駅前商店街のアーケード下に、ツバメの新しい巣を発見しました。まだ若そうな親鳥たちがさかんに飛び込んでいくたび、生まれて間もないヒナたちがわれもわれもと哭き叫び、わずかに見える小さな動きが新鮮さをもたらしています。少し遅めなのかもしれません。

時間のながれ…。賞味期限切れのまま冷蔵庫に眠っているパック詰め“黒豆”がありました。“残り物”が気になる質で、仕方ないものだから、アレンジレシピを探し出して“マスカルポーネ”と和えるだけ、所要時間5分の簡単レシピを実行しました。目が飛び出るほどの美味しさ、とまではいかないまでも、しょうゆ小さじ 1 の塩味がいい仕事…ほくそ笑みました。

“前”と“あと”では違いも少なからず。更新された味には格別の思いも生まれてきたりします。ただ、“まえ”の味を思い出したりもして、懐かしくも思うのですよね。“まえ”は“まえ”で、その姿かたちは曖昧だったりしますし、思い出したいという想いが湧き出てきたりもします。

“阪急京都線”の特急に久々に乗り、自分の遠い記憶がぼんやりと浮かび上がってくるのを感じました。もう何十年たっているのでしょう。二十代の話、京都に住まいのあったころです。多ければ週に4、5回京都大阪間を行き来していました。交通の便、最終電車の利用などの諸条件で、専ら急行を利用していたのです。が、たまに特急に乗ることも。そのころの阪急京都線特急は、梅田を出ると十三で停まり、つぎは京都の大宮だったはず。あと烏丸(からすま)、河原町、で終点だった記憶。京阪電車も大阪の京橋の次は、京都の七条。これが、未来永劫変わらぬ定番だと思っていました。今、特急の停車駅は増え…、しかも大宮駅は停車しない。特急に乗りたいがために、少し遠回りで大宮駅から乗ることもあったのに…です。久しく降り立っていないから、どうなっているのか。あの頃の街の風景は印象的で、記憶もかなり鮮明のままあるのだけれど…。機会があれば(ないかなぁ?永久にないかも)、もう一度目にしてみたい。

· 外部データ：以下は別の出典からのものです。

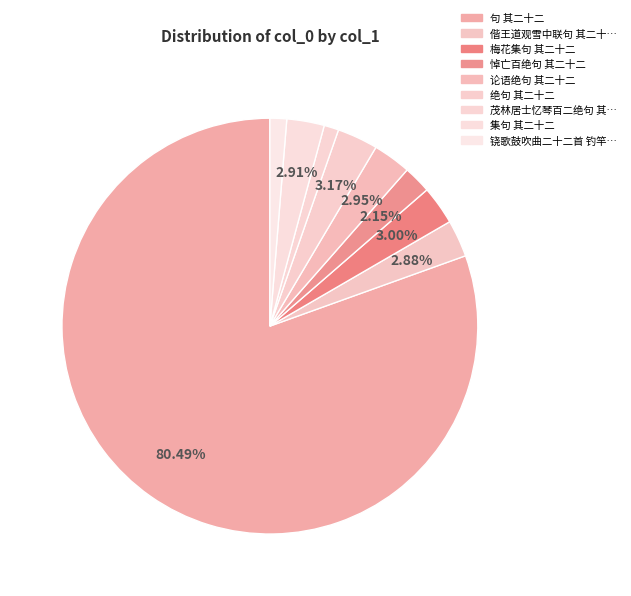

To the nearest percent, what is the average slice percentage?

11%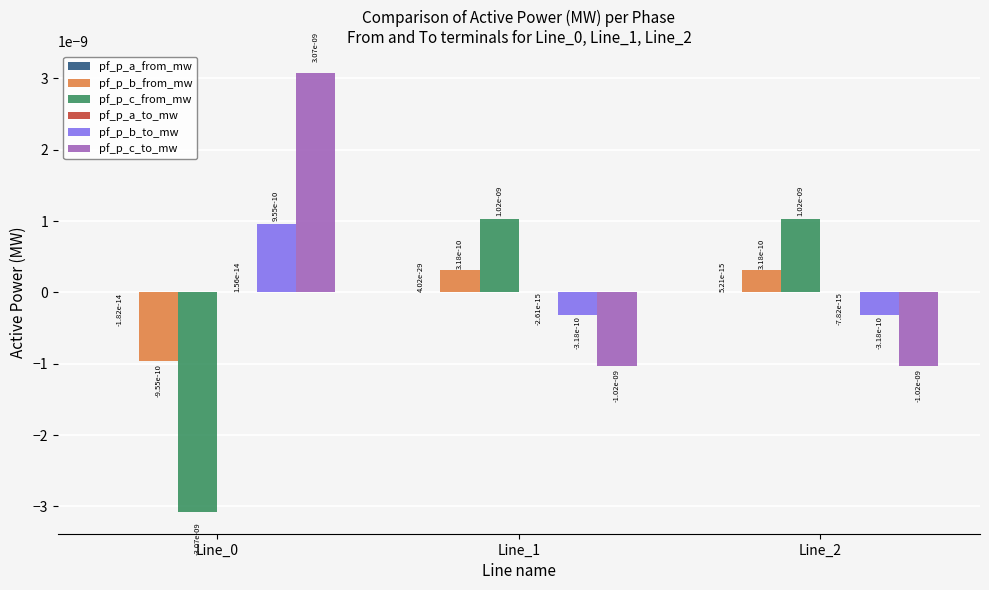

The pf_p_c_from_mw series shows 0.0 at Line_1. True or false?

True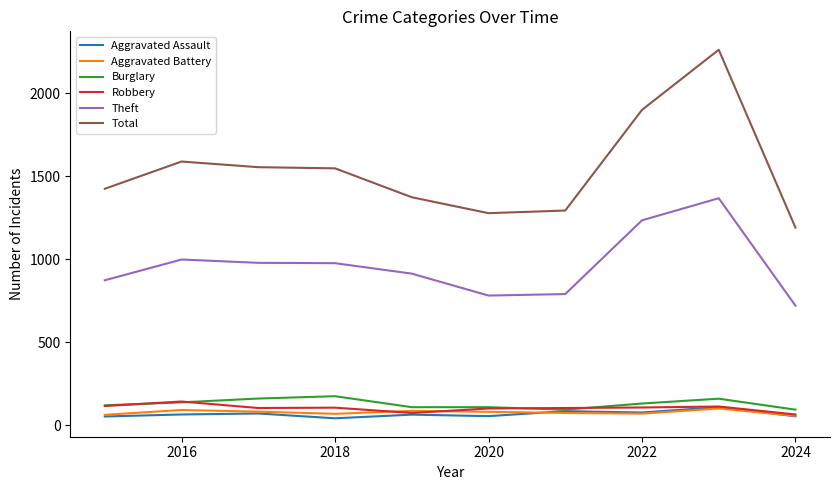

True or false: Aggravated Assault has more than 0 interior local peaks.

True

少し前、そう遠くない老後の話をしながら、乗り鉄同級生と鉄道話していた折、少なからずの違和感を覚えてしまいました。彼は“青春18きっぷ”などを駆使するタイプ。で、私はというと、正雀車庫の脇を爆走する(爽快な気分にさせてくれる)電車の中で窓の外を眺めて少年に帰るタイプ。乗り換えアプリや地図ナビアプリなどを便利に使うだけではなく、外の景色を楽しみたいのです。

あっ、カーテン閉められそうな空気を、いま感じました。…それでは。

またまた、今日もひとりごとでした。